Surviving Brothers
This article originally appeared in Southern Exposure Vol. 9 No. 2, "Festival: Celebrating Southern Literature." Find more from that issue here.
Somewhere inside this body
the sun is so bright I follow my shadow
into a field of wild sedge, all golden
windblown, and taller than I stand.
I take two handfuls, tie them together
then two more, until there is a hut.
The shade inside is cool and dark.
I slip in, back against the ground, barefoot.
A redwing blackbird lies on one of the knots.
I close my eyes, dream of Fletcher, the butcher’s knife
the words my mother spoke to my father
when they thought I was asleep.
“Mary and Phil were in the living room
when in comes Fletcher, stumbling through the hallway
banging against one wall and then the other.
“He comes into the living room singing loud
and Mary says, ‘Son, you’re drunk, go to bed.’

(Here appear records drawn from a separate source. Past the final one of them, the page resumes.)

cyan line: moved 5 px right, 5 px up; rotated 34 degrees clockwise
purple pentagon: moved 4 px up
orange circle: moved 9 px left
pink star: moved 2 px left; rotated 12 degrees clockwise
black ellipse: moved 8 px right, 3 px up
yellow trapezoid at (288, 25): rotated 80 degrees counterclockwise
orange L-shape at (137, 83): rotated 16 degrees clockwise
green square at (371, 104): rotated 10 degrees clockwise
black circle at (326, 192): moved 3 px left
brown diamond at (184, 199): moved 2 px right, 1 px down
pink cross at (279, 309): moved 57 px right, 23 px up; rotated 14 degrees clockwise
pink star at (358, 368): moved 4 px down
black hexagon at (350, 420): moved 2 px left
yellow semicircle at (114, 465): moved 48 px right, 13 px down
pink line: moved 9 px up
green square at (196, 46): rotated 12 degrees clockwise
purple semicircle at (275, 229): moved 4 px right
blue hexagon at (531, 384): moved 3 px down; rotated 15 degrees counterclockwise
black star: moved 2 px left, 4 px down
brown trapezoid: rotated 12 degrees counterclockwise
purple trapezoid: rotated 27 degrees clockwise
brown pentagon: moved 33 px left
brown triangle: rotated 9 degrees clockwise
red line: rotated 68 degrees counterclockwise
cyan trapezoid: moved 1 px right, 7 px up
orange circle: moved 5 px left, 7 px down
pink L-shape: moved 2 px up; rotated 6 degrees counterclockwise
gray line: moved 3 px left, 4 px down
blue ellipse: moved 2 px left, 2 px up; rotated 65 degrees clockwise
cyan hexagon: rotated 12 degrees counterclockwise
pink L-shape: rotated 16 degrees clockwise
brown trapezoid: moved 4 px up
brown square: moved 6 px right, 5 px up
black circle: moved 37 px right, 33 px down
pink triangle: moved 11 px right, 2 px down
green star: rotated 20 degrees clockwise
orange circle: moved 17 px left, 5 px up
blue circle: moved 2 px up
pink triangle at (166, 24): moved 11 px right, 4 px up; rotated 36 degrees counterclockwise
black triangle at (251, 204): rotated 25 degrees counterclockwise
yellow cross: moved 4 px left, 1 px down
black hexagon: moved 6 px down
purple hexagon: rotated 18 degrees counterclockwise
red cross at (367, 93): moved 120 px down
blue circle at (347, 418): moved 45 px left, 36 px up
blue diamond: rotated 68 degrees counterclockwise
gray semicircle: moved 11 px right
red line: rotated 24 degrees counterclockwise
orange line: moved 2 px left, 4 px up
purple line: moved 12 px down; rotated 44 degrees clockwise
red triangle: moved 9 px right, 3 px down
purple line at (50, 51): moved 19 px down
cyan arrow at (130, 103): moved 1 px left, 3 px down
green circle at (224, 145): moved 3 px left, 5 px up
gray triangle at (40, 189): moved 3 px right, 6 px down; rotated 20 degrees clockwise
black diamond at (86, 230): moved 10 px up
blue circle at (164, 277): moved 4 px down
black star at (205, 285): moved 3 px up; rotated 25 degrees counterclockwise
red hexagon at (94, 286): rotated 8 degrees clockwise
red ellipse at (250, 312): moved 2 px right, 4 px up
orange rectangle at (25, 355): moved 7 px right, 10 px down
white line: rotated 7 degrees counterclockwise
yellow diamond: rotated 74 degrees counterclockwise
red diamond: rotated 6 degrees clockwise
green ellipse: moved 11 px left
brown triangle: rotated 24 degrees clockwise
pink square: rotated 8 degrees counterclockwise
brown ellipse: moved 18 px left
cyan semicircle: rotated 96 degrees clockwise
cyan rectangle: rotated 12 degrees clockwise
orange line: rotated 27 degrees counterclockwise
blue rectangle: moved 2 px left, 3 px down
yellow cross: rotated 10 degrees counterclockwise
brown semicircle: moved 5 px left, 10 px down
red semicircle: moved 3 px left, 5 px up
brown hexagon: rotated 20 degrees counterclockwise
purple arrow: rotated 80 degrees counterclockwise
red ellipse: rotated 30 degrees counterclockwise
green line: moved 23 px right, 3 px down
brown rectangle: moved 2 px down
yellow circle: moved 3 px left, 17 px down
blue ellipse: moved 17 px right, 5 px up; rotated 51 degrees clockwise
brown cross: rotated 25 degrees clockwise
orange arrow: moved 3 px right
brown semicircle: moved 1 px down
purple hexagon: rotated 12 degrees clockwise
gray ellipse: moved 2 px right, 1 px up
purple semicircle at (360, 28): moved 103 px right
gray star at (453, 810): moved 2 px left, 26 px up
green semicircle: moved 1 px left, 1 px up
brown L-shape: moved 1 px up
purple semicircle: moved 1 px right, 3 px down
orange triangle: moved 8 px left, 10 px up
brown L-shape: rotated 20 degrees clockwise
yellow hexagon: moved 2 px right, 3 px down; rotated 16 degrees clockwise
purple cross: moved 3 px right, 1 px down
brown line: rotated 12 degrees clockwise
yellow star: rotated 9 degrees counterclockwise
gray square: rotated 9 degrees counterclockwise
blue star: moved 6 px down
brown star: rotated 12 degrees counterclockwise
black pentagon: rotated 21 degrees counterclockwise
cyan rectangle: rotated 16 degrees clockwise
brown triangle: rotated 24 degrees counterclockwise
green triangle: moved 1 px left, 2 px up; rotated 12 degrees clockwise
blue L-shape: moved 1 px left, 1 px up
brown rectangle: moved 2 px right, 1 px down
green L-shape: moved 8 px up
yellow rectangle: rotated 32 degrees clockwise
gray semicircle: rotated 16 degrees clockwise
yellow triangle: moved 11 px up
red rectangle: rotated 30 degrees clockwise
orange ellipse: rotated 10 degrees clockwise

Well, he looks at her and laughs. He just started to laugh
and kept on with that caterwaul until he woke Phil.
“Phil got up and tried to guide him to the bedroom
but Fletcher wasn’t having none of that and he swung at Phil
and Phil shoved him flat against the hutch, and Mary says
Fletcher turned around swinging a butcher’s knife
and hollered, ‘Come on brother, come and get me!’
“Phil tried to take the knife away and they started to wrestle.
Fletcher slipped and Mary screamed and Phil went down on him.
When Phil got up there was blood all over his undershirt.
Fletcher didn’t move. Mary said she knew he was dead, God help her.
I can still remember that blackbird flying off.
Years have passed since the night of your death
and I have never seen where they buried you
but I have not forgotten your green eyes and red hair.
I hardly knew you, but you were beautiful.
A few hours after the funeral, Phil came home
got in your ’57 Chevrolet and headed straight for the Bottoms.
He drove up the ramp, jumped out and let it dive into the Mississippi River.
He broke his arm trying to get out of that car.
To this day his right arm is a web of dead nerves.